Indeed, today’s social responsibility has meant a business means for-profit organizations. Before, it was nothing but a humdrum, as it was perceived apart from business objectives and agenda. Hence unlike business ethics, it is not imperative to business continuity. Decades ago, social responsibility was merely corporate goodwill that organizations can do without. Today, it is viewed as a source of competitive advantage. It has also been incorporated in business strategies as crucial in the development of new business ideas and markets.

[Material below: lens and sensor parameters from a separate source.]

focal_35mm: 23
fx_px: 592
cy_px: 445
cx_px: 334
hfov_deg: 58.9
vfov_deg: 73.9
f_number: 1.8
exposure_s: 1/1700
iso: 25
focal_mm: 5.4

In other words, nowadays companies are recognizing the greater need to furthering business ethics by extending it to the adoption and the associated publicity of corporate social responsibility. It is has become the newest fad that provides significant business benefits. The World Business Council defines corporate social responsibility as “business’ commitment to contribute to sustainable economic development working with employees, their families, local community, and society at large to improve their quality of life”. Companies do that through corporate social initiatives including but not limited to health care, product safety, employment, education, community development, and the environment. Corporate social initiatives come in different forms from funds to services. The gist of the phenomenon is of course economy-driven because the more socially responsible the company is, the more it garners favor from society. With that, there is less pressure from non-government organizations, the government, and even consumers themselves and society in general.

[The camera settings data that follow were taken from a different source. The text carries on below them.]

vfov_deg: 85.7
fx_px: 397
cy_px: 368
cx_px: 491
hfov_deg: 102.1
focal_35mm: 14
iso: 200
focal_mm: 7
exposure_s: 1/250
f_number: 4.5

Nowadays there are many trends in corporate social responsibility. First is augmented giving to charities. Second is the increased reporting of corporate responsibility. In addition, an increasing number of corporate websites have also provided a specified section for corporate responsibility initiatives since the new millennium. In the web section, visitors are provided with enormous information about the company’s goodwill activities and ethical efforts. The third is the establishment of a corporate social norm that aims to institute good works as a key corporate principle. Company CEOs (i.e. Dell, American Express, Ford, HP, etc.) are key advocates of corporate social norms to do good. Thus, as leaders, CEOs effectively promote the change in corporate social norms directed towards making goodwill to all as a collective practice of companies. Finally, there is the trend of corporate perspective transition from giving as an obligation to giving as a strategy. This means using corporate social responsibility as an added tool for business development. Several companies (i.e. AT&T) initially perceived the business role of social responsibility through integrating corporate foundation (.i.e charity) to business models. Thus, as early as the 1990s, some companies have aligned social responsibility to business objectives.

Conclusively, in today’s corporate social responsibility, the conflict between ethics and economy seems to have been put to rest. Companies have found a way to be socially responsible without compromising the economy through aligning ethics with business objectives. With that, they make ethics useful in making a profit. Publicity and the increase of corporate social initiatives greatly contribute to a desirable reputation and a good reputation is like a magnetic force that attracts people. As a result, companies that adhere to corporate social responsibility at least if they do so publicly reaps the benefit of ethical efforts through the result of a variety of positive financial impact. In other words, corporate social responsibility is an investment, and return on investment is usually expected.